Start of Reading passage
The Long Journey of Hope and Reconciliation: Engaging the Past, Present and Future

Zhoto Tunyi*

On 22nd February 2008, The Morung Express, carried an article that read: “Peace Meet carries on with empty chairs,” reporting that the Naga Peace Convention had few takers when the State election was at its peak. However, on 24th February 2008, the same newspaper had an article that read: “RECONCILIATION: A common road to freedom.” This article described the Naga Peace Convention of February 21-23, 2008 as: “It was explicit! It was concrete! It was moving and alive! It was an assertion that Naga history and political rights will not disappear into oblivion.” What caused the shift to occur between the two headlines? For some it was the divine intervention working in the hearts and minds of the people. It was in response to the call of God through a Divine Revelation given to the Shisha Hoho.

Amidst the Naga “factional” violence and killings, in March 2008, Forum for Naga Reconciliation (FNR) was named with the mandate of 39 Naga bodies from across Naga-Land and various Church Councils. 

Journey of Common Hope

The primary mandate given to the FNR was to work for healing and reconciliation of Naga people through genuine forgiveness, mutual respect and shared understanding based on their historical and political rights. The FNR-led initiative became the most motivated since factional conflict took over the Naga national movement. It brought Naga Political Groups (NPGs) together for the first time after numerous splits of the Naga political groups competing over authority, control, and legitimacy. After several consultations the Covenant of Reconciliation (CoR) was signed on June 13, 2009, which drastically reduced the level of violence and bloodshed, and provided avenues that ceased armed confrontation. It was an extraordinary moment for transformation and healing of our broken land. The reconciliation process accomplished more in a span of 5-6 years than 3 decades of unsuccessful efforts to stop the inter-factional violence.

The signing of the CoR has set in motion the journey of Naga reconciliation where FNR members travelled to foreign countries and to various Naga towns and villages to strengthen the process. FNR brought all NPGs together through various platforms and meetings, leading to reconciling among themselves and several agreements being signed. Notable outcomes are the Naga Concordant, the Lenten Agreement. Apart from the closed-door meetings, with the help of international consultants and experts on peace and reconciliation, seminars and public meetings took place on several occasions. One was held at Agri-Expo in 2012 when a massive crowd of more than 40 thousand persons came together. Then, June 13, 2019, marked the 10th anniversary of signing the CoR, as the people continue to walk the ‘Journey of Common Hope.’

Naga Reconciliation: Causes, Caution, Concern and Critique

I have often wondered what we would have gained from the reconciliation process if all the stakeholders tried to be accountable, honest, and transparent with each other. Clearly, reconciliation cannot recede into the background if we are to have a future as a people which requires everyone’s efforts to carry it forward.
End of Reading passage
Start of Entries provided
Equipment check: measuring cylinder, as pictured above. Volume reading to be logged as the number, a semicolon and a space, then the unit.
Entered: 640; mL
End of Entries provided
Start of Entries provided
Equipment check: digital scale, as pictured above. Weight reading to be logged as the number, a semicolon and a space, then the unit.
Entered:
End of Entries provided
Work request
According to the essay on Naga reconciliation, on what date was the Covenant of Reconciliation signed?

Answer box
June 13, 2009